Controlling multiple threads is intrinsically messy and nonportable. But you can still implement a remarkably portable interface with some judicious class design.
Introduction
Portability and performance are seldom friends, but sometimes with a little software design we can get both of them into the same room. We have designed a multiprocess SNA gateway in C++ that achieves both portability and good performance. This article presents our design of a system to handle multiple child processes, created on the fly to execute various tasks. Our design goal was to create a flexible implementation that was easily portable to other environments, more than just UNIX flavors.
What is a gateway? A gateway is a system (computer and software) that sits between two or more computers, enabling them to communicate. A gateway typically connects one upstream server to many downstream clients. There are two basic types of gateway: protocol converters and concentrators. Protocol converters connect downstream clients using one protocol to an upstream server using another. One conversion that comes to mind is downstream TCP/IP to an upstream SNA mainframe. A concentrator gateway communicates over a single protocol both upstream and downstream. A concentrator adds value to a network by performing session managment.
The SNA Gateway is a session concentrator gateway connecting thousands of downstream workstations to an upstream mainframe host over an SNA connection. The SNA Gateway is a function of SNA Server, which is the implementation of the SNA communication protocol on the RISC System/6000ª running the AIXª operating system. (AIX is a flavor of UNIX.) The SNA Gateway was originally developed in the IBM Raleigh Networking Software laboratories, for the AIX operating system.
The SNA Gateway allows many downstream workstations to access one or more upstream mainframes through a single communications server. This results in fewer expensive links to remote servers, better resource utilization, and superior connectivity. SNA Gateway allows you to manage sessions, automatically logging off unattended workstations. It can also activate links on demand and disconnect them if no traffic is present for some time. This feature affords significant cost savings when expensive links are used. The performance of Gateway is described in reference [2] .
Portability played a significant role in Gateway design. Many of the design decisions followed a simple principle: system-specific and SNA-specific code fragments should not be allowed to spread and contaminate the rest of the code, which is invariant over system and protocol. We undertook to clearly identify the non-portable code fragments and isolate them.
To avoid redundancy, this article focuses on a single code fragment that embodies the principles of portability. This is our portable worker process. The worker process demonstrates how to separate away non-portable code fragments and encapsulate them in clearly identified class member functions.
Designing The Worker Process
Client-server programming often follows the model of a server process that delegates the actual work to child processes [3] . Gateway currently adopts this model but it did not start out that way. Initially, Gateway consisted of a single server process that handled all incoming and outgoing data for all links. This posed a serious performance problem where slow links would interfere with data processing on high speed links. For efficiency, we needed to eliminate the processing dependency among links. We achieved that by having the Gateway server process create a worker process per link. The worker process handles all data processing for its associated link.

**Directions:**
**1.** Copy the gateway article from "Designing The Worker" up to and including "its associated link.", switching "links" to "connections".
**2.** Answer these questions using the gateway article:
(a) What are the two basic types of gateway?
(b) Where was the SNA Gateway originally developed?
(c) What does the Gateway server process create for each link?
The rows are separate from the gateway article.

**Material:**
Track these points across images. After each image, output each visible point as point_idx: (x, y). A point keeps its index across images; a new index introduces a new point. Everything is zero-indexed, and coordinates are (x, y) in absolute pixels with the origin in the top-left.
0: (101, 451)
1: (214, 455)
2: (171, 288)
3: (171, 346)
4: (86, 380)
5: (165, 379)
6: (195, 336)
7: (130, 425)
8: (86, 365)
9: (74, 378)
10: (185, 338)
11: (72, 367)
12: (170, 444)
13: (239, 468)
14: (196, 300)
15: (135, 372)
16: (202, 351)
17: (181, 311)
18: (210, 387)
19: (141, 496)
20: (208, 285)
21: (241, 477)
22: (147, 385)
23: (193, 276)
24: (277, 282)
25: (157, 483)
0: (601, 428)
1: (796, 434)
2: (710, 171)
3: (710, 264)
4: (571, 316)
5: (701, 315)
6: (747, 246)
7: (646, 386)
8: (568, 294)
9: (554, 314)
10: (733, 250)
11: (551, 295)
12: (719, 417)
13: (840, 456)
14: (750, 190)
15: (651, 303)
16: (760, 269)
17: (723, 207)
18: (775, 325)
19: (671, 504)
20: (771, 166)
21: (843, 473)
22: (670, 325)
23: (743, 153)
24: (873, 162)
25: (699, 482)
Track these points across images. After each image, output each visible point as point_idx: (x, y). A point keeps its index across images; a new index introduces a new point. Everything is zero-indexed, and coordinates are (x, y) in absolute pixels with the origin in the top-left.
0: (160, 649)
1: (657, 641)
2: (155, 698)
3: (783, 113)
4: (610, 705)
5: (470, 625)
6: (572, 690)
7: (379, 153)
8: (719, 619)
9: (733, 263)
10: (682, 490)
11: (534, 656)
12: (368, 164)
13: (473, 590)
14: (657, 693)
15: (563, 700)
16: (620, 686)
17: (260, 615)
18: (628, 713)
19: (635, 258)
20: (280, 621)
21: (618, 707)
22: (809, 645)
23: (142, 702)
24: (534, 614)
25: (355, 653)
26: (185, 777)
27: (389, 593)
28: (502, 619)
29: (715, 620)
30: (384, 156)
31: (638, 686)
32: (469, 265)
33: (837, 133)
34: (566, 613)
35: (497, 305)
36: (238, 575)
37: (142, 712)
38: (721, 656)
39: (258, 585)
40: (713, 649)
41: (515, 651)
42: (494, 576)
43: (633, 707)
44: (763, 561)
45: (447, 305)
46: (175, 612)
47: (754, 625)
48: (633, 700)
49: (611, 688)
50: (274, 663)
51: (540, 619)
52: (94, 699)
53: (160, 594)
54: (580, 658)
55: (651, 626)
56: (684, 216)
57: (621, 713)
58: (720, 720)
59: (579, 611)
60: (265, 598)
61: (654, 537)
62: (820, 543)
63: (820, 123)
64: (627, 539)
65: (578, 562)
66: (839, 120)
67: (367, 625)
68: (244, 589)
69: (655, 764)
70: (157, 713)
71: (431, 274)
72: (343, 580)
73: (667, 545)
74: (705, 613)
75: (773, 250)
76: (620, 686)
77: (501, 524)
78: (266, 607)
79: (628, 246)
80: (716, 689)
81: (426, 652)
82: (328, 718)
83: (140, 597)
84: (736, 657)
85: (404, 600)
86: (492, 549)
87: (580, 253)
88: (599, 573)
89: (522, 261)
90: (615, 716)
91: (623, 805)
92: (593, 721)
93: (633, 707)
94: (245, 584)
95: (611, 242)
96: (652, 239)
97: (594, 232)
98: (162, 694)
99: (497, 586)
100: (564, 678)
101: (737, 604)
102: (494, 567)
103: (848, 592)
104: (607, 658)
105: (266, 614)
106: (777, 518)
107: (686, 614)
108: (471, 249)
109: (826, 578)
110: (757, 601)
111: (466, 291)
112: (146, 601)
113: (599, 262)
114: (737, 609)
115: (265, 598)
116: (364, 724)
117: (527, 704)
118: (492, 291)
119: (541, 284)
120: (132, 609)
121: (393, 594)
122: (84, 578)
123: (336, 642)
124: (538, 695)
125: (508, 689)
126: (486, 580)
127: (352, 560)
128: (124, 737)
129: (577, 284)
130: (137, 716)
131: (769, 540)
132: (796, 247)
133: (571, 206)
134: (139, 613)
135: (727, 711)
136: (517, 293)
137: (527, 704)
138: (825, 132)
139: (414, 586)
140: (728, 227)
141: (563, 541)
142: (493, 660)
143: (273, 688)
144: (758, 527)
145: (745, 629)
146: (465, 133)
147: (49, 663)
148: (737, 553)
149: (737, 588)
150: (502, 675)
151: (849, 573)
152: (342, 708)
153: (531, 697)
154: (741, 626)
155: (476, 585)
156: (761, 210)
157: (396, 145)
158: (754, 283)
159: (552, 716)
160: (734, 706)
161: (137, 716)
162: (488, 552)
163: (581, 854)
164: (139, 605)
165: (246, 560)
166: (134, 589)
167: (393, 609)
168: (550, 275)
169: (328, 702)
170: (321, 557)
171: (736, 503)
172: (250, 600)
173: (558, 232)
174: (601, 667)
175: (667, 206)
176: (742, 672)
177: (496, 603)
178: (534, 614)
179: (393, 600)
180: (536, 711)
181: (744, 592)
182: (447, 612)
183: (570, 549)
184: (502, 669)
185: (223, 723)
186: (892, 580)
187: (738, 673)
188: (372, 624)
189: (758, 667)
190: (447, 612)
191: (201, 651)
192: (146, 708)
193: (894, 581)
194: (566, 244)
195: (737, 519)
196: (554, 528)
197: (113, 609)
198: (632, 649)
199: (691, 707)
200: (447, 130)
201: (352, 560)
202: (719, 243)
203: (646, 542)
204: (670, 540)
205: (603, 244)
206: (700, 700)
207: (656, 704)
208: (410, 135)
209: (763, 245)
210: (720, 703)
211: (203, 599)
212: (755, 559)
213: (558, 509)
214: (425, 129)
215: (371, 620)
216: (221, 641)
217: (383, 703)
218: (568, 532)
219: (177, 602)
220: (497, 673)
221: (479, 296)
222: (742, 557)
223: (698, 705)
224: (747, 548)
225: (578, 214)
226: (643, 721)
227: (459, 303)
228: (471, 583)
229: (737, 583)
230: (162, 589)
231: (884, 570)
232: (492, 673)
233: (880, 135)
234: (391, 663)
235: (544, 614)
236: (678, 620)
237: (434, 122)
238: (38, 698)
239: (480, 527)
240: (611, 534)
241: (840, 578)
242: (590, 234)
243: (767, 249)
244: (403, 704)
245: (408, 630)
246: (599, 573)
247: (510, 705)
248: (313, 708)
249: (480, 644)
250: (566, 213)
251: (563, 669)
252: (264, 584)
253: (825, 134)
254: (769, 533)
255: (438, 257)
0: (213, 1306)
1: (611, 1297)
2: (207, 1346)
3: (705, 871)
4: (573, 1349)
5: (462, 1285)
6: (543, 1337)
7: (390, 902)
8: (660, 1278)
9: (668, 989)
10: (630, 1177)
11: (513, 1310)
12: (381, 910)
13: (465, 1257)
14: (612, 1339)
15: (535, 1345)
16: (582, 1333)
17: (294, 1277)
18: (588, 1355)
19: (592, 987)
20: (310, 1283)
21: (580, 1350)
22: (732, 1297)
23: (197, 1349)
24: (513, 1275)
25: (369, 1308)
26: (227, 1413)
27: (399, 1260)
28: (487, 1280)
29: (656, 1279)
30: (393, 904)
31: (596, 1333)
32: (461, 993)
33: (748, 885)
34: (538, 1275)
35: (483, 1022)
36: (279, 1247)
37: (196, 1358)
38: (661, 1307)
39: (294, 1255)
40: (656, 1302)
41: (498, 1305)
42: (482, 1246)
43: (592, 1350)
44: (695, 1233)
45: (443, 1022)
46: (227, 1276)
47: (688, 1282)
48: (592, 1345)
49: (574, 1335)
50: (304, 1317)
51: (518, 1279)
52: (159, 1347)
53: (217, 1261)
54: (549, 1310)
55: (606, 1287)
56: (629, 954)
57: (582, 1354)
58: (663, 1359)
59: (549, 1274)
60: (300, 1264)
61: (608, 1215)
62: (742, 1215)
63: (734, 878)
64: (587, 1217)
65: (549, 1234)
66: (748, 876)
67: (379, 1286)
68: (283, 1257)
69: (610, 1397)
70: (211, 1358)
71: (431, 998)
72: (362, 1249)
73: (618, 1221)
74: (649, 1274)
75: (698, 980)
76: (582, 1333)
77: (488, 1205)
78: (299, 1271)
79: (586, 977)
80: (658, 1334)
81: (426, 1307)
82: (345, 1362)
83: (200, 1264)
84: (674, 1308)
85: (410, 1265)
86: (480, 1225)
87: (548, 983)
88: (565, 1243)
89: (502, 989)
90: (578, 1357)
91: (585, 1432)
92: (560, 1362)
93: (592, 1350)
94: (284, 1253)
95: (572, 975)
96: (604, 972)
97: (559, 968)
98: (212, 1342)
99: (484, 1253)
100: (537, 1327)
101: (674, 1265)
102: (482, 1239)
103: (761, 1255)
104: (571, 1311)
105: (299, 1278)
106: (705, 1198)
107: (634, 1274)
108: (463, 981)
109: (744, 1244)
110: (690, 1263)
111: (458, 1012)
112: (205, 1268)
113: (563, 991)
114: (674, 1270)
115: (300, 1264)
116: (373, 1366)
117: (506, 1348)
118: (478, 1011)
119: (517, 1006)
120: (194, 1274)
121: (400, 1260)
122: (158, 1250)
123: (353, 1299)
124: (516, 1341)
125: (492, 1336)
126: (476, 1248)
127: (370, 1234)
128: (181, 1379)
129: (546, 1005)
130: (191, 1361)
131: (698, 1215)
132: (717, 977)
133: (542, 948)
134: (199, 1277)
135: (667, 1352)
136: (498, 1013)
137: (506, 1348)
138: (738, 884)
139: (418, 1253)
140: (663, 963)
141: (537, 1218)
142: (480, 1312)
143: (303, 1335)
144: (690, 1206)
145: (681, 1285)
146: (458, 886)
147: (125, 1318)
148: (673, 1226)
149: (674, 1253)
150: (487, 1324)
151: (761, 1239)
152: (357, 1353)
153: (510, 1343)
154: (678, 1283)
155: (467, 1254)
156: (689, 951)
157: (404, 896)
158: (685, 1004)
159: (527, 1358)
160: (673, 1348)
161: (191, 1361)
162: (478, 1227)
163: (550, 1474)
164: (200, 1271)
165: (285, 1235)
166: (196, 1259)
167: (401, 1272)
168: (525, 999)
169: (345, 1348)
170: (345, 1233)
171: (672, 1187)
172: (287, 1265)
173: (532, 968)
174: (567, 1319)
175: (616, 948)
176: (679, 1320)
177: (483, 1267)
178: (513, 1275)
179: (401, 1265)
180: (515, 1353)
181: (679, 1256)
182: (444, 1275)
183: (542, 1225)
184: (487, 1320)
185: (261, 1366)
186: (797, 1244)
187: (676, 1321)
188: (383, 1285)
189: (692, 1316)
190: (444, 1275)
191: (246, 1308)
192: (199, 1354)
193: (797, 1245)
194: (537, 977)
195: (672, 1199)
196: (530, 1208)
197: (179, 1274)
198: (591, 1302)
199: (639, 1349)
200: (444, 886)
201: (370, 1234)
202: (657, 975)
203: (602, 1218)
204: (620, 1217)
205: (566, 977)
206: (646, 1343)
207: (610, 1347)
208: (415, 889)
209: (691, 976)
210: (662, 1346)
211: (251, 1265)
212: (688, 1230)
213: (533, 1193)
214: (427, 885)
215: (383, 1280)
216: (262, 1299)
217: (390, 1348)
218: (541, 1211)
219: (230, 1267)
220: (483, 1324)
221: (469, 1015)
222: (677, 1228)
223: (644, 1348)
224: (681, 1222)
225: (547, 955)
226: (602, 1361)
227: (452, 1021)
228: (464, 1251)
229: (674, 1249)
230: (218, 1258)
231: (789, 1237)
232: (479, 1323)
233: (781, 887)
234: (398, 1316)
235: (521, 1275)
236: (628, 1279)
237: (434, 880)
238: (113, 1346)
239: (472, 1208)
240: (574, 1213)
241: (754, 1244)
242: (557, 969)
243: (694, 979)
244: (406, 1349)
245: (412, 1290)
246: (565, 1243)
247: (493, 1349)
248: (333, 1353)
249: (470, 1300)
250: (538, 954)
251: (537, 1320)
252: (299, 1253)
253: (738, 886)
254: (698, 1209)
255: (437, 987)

**Outputs in order:**
**1.**
Designing The Worker Process
Client-server programming often follows the model of a server process that delegates the actual work to child processes [3] . Gateway currently adopts this model but it did not start out that way. Initially, Gateway consisted of a single server process that handled all incoming and outgoing data for all connections. This posed a serious performance problem where slow connections would interfere with data processing on high speed connections. For efficiency, we needed to eliminate the processing dependency among connections. We achieved that by having the Gateway server process create a worker process per link. The worker process handles all data processing for its associated link.

**2.**
(a) Protocol converters and concentrators.
(b) In the IBM Raleigh Networking Software laboratories.
(c) A worker process.